Overall the performance of recursive ascent relative to table-driven
is less advantageous than it may have been in the 1980s (before branch
prediction and I-caches). Penello reports a speedup by a factor 5.5
for the recursive-ascent parser (which uses assembly language) over
"an interpretive LR parser written in Pascal and compiled by a good
optimizing Pascal compiler" on an 80286. It would be interesting to
see a performance comparison between todays Bison skeletons compiled
with a present-day optimizing C compiler and a recursive ascent parser
on present-day hardware.

- anton
--
M. Anton Ertl
an...@mips.complang.tuwien.ac.at
http://www.complang.tuwien.ac.at/anton/

Johann 'Myrkraverk' Oskarsson

未読、
2022/09/30 21:37:352022/09/30
To:
On 9/29/2022 3:26 AM, Aaron Gray wrote:
> I am after a good explanation of Recursive Ascent Parsing as I wish to implement a parser generator to generate recursive ascent C/C++ code from an LR1 grammar.

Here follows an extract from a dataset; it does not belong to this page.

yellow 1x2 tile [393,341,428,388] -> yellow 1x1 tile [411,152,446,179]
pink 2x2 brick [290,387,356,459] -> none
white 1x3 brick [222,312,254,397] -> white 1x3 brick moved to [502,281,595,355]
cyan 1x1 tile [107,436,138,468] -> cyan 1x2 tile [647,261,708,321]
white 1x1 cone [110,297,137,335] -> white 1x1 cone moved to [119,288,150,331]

The best explanation I've read for all of this is Holub's Compiler at

https://holub.com/compiler/

though I don't recall if he covers RA specifically. In any case, since
other posters talked about Lex, Yacc, etc., I want to point out this
book since 1) it's the one I personally learned best from, and 2) isn't
recommended much [anymore.] It's where I learned more about implement-
ing parser generators that any other more modern resource.

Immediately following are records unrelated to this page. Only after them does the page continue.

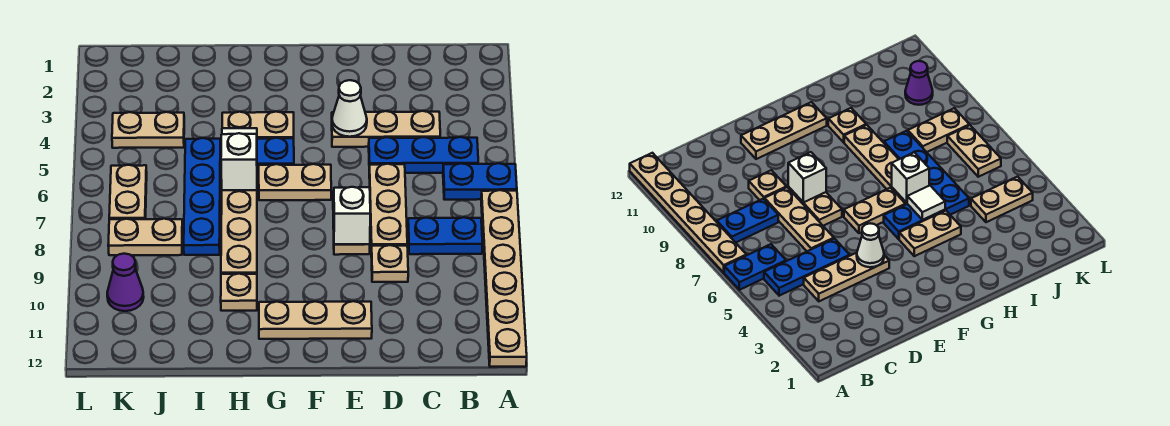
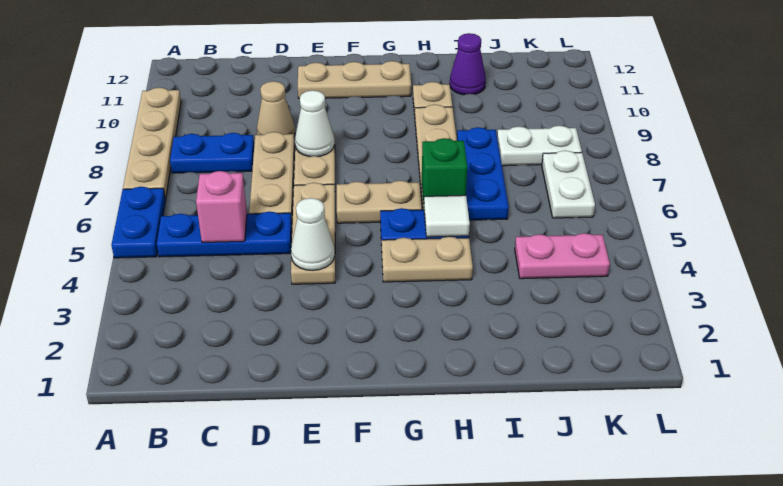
blue 1x2 plate [443,163,517,200] -> blue 1x2 plate turned to [111,187,165,258]
tan 1x6 plate [481,190,527,367] -> tan 1x4 plate [123,88,181,199]
tan 1x3 plate [332,111,440,147] -> tan 1x3 plate turned to [291,183,335,284]
none -> pink 1x1 brick [196,171,247,242]
tan 1x1 plate [371,245,408,282] -> tan 1x1 cone [257,81,295,136]
white 1x1 brick [333,187,370,244] -> white 1x1 cone [295,90,334,157]
white 1x1 brick [221,133,257,190] -> green 1x1 brick [422,138,467,204]
blue 1x4 plate [184,138,221,255] -> blue 1x3 plate [457,127,509,220]
tan 1x2 plate [112,112,184,148] -> pink 1x2 plate [515,233,610,279]
tan 1x2 plate [108,219,183,255] -> white 1x2 plate [497,126,582,166]
tan 1x2 plate [109,165,147,219] -> white 1x2 plate [542,150,595,218]
purple 1x1 cone [107,254,144,311] -> purple 1x1 cone moved to [450,33,486,95]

If he does talk about RA at all, it's probably as an exercise or in an
off-hand manner, for which the book may not be worth it.

Good luck,
--
Johann | email: invalid -> com | www.myrkraverk.com/blog/
I'm not from the Internet, I just work there. | twitter: @myrkraverk
[I have the book, and he didn't. Keep in mind that the book had a
stupendous number of errors, so be sure to read the 52 pages of
errata at the back. -John]

anti...@math.uni.wroc.pl

未読、
2022/10/07 13:04:522022/10/07
To:
Karlsruhe team (Grosch and collaborators) had somewhat different
conclusions. When they added extra features needed for production
compiler they noted slowdowns on bigger grammars when translating
to code. OTOH they reported quite good results from table-driven
parsers. Reports were available online, but I do not have links
handy (quite possible that old links are broken now).

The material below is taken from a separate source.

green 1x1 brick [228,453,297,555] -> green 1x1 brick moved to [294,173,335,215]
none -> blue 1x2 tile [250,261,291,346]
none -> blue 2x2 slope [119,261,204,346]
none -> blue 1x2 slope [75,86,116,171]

Of couse, modern machines tend to have larger caches than the
old ones. But also modern machines are troughput oriented
and my suffer more from latency.

--
Waldek Hebisch

Kaz Kylheku

未読、
2022/10/08 20:11:462022/10/08
To:
On 2022-10-06, anti...@math.uni.wroc.pl <anti...@math.uni.wroc.pl> wrote:
> Of couse, modern machines tend to have larger caches than the
> old ones. But also modern machines are throughput oriented
> and my suffer more from latency.

But that's the latency of a single instruction you're talking about,
right?. E.g. a deeper pipeline can worsen the time from instruction
fetch to completion, if the clock isn't jacked up and propagation
delays reduced to compensate.

When do you care about single-instruction-level latency, other than if
concerned about pipeline stalls in some scenarios?

Throughput translates to low latency at the level of blocks of
instructions or procedures. The procedure call returns a result faster
due to throughput, which is less latency.

The latency you perceive on modern machines as an interactive user is
due to cra^H^H^Hrichly functional software stacks.